Many franchisees who had watched owners come and go simply shrugged when Drury took over. Most are long-time operators of multiple stores, some with sales as high as $3 million annually. But much of the indifference dissipated as Drury’s operations orientation came to light.
“I’ve been impressed with Joe actually going into the restaurants, with him restructuring the organization to focus on chicken and biscuits,” says Tommy Haddock, president of Tri-Arc Food Systems in Raleigh, N.C., a 23-year franchisee with 31 Bojangles’ restaurants.
“For years, the brand had been shoved aside by corporate in the name of expansion. Joe’s been on both sides—as franchise operator and franchisor—so he knows that brand and operations are crucial,” Haddock adds.
Bojangles’ founder Richard Thomas, who now operates the R. Thomas Deluxe Grill in Atlanta, echoes those sentiments. “Joe is an operations guy, which is something none of the owners have been since Jack and I sold it,” he says. Thomas adds that the franchisees had continued to succeed, but corporate needs to take the lead and steer the concept’s direction.
Drury agrees: “Bojangles’ franchisees have always been focused on the product, the basics and the customer. Now it’s time for corporate to do the same and drive sustainable growth for the entire system.”

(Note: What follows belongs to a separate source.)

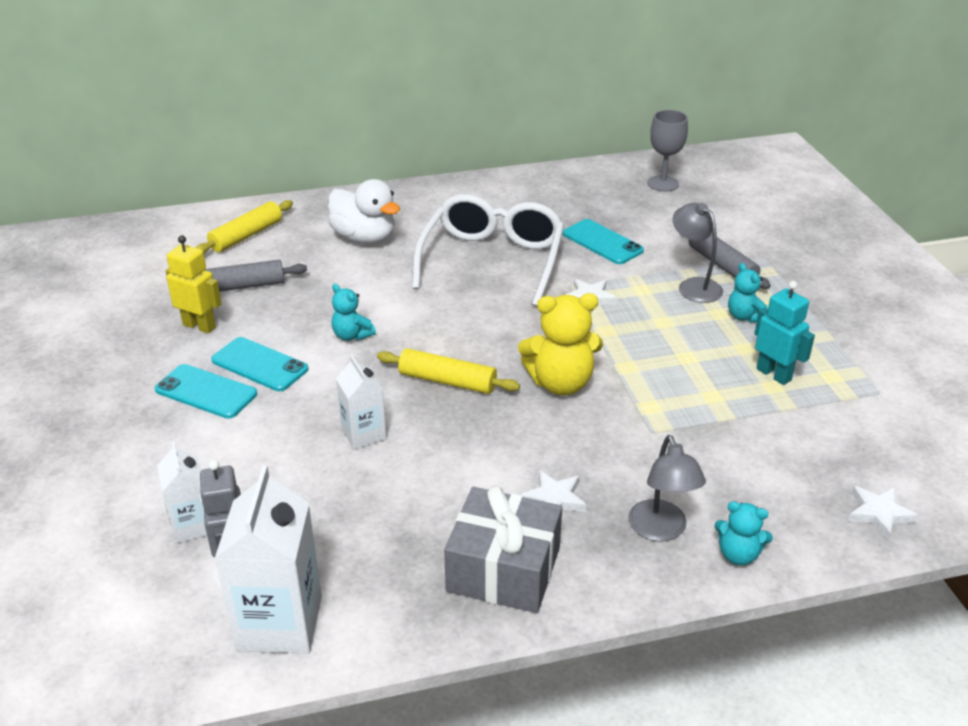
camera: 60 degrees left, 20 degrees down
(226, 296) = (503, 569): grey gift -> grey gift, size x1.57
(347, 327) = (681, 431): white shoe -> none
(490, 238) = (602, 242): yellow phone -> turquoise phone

New franchisees like James “Hezzy” Miller, president of BOJ of Western North Carolina, appreciate the added support and brand development initiatives.
“Corporate is convinced of the merit of the concept and product, and franchisees have clearly demonstrated what it’s capable of when properly managed. Our hope is that corporate continues to solidify the brand position and develop a consistent marketing approach based on the quality and uniqueness of the food,” says Miller, who signed on in January 2001 and now operates nine locations.
“Anything they can do on the corporate level to strengthen the brand will help all franchisees,” says Tri-Arc’s Haddock.